A Comissão Arns foi criada por um grupo de ativistas, acadêmicos, jornalistas e ex-ministros da Justiça, inspirados pelo legado de Dom Paulo Evaristo Arns, cardeal e arcebispo de São Paulo que foi um destacado defensor dos direitos humanos durante a ditadura militar no Brasil (1964-1985).
Dom Paulo foi um dos principais líderes religiosos e defensores dos direitos humanos no Brasil. Durante a ditadura militar, ele desempenhou um papel crucial na denúncia das violações dos direitos humanos, incluindo torturas, desaparecimentos forçados e assassinatos políticos. Sua atuação foi marcada pela criação do projeto "Brasil: Nunca Mais", que documentou a tortura e outras formas de repressão durante o regime militar.
A Comissão Arns foi criada em um contexto de crescente preocupação com a proteção dos direitos humanos no Brasil, especialmente diante de ameaças ao estado de direito e à democracia, durante o governo de extrema direita de Jair Bolsonaro. A fundação da Comissão foi uma resposta à necessidade de uma organização independente e dedicada à defesa dos direitos humanos.
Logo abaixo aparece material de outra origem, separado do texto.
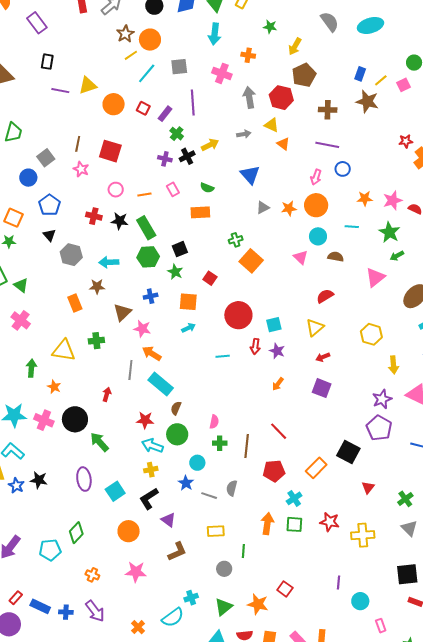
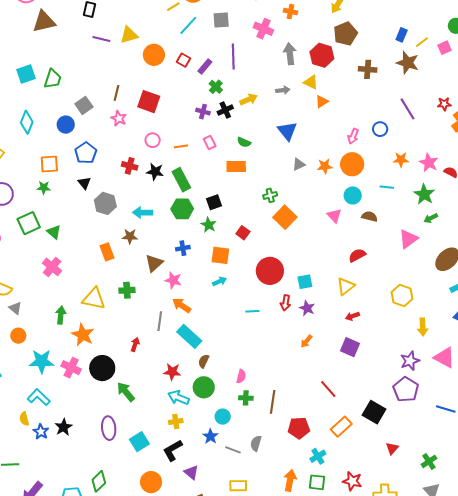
orange triangle: (283, 144) -> (322, 102), turned 48
purple line: (327, 145) -> (408, 109), moved, turned 45
pink star: (393, 200) -> (429, 163), turned -30
orange square: (14, 218) -> (49, 164), turned -30
orange star: (54, 387) -> (83, 335), size x1.6
red line: (279, 431) -> (328, 389), moved
black star: (39, 480) -> (64, 427), turned 30

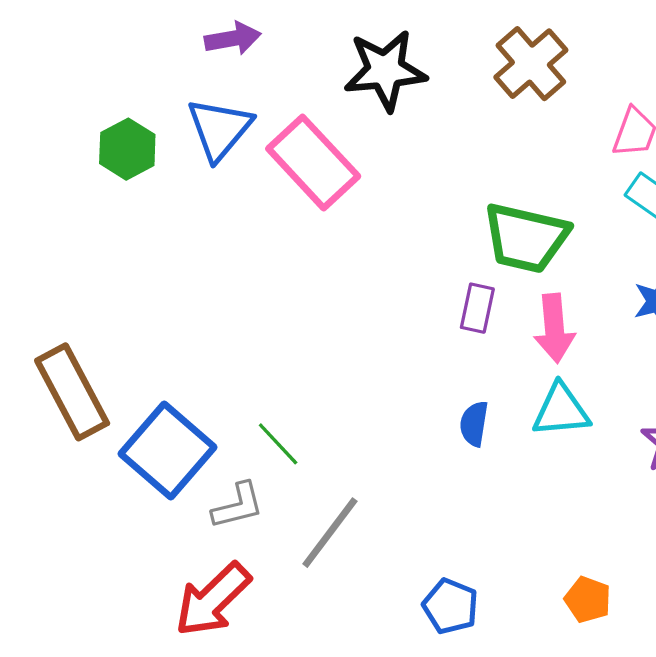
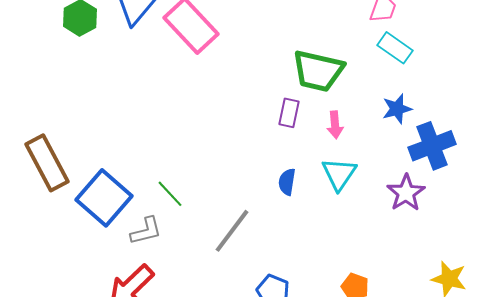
pink arrow: (554, 328) -> (335, 125), size x0.7
cyan triangle: (561, 410) -> (339, 174), turned -51
gray line: (330, 533) -> (232, 231), moved

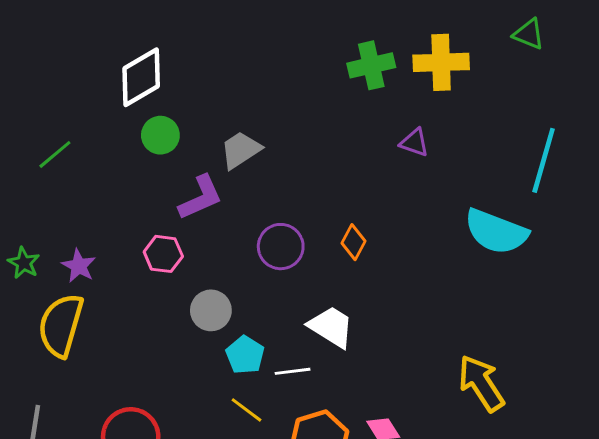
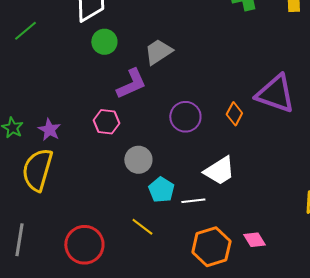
purple triangle: (414, 143) -> (275, 94), moved, size x2.0
green line: (55, 154) -> (25, 31), moved
white trapezoid: (331, 327) -> (219, 171), turned 116
yellow line: (247, 410) -> (142, 227), moved

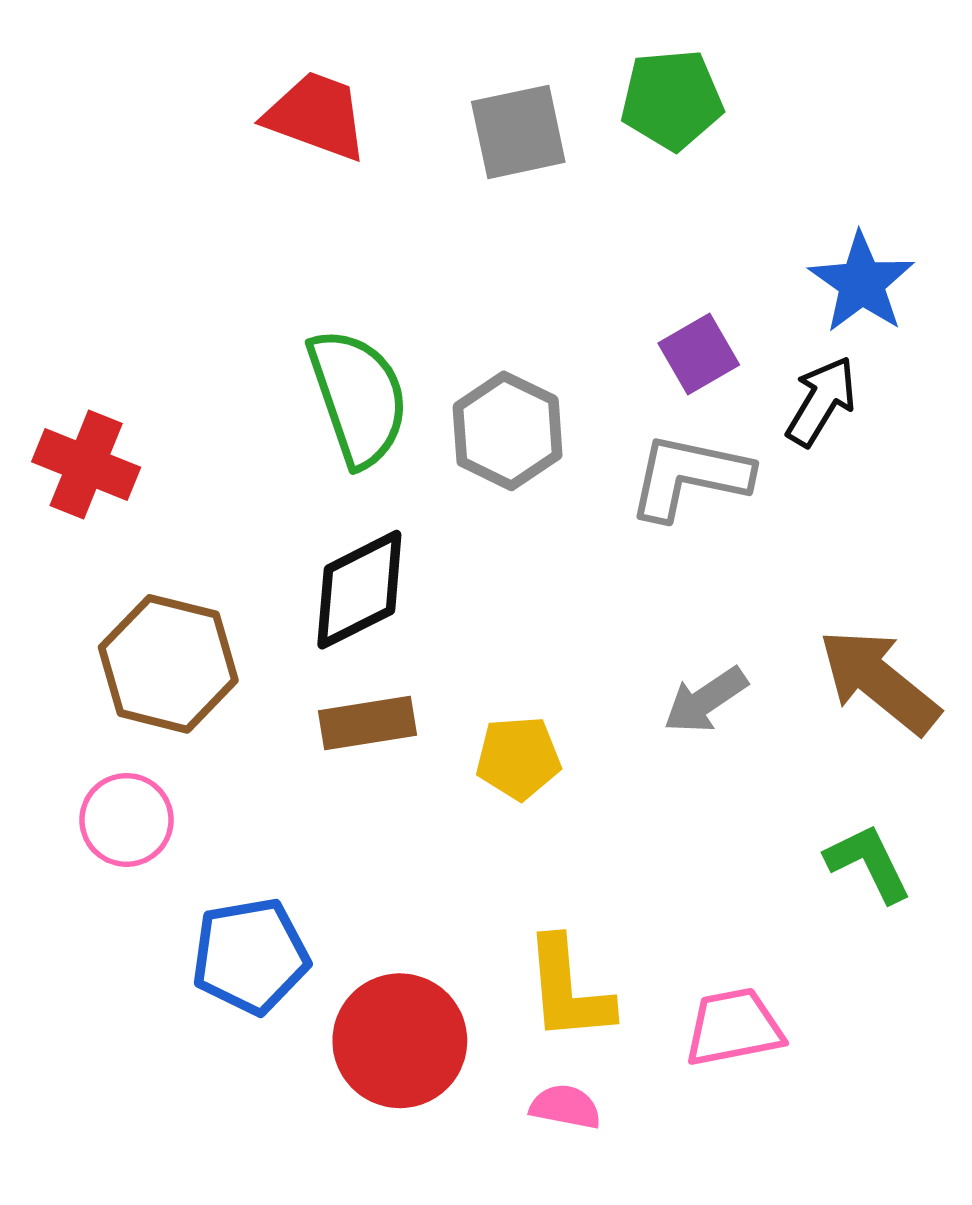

A Comissão atua em várias frentes, incluindo a documentação e denúncia de violações dos direitos humanos, a defesa de políticas públicas inclusivas, e a promoção de debates e eventos para sensibilizar a sociedade sobre a importância dos direitos humanos. Também colabora com outras organizações nacionais e internacionais para fortalecer a rede de proteção aos direitos humanos.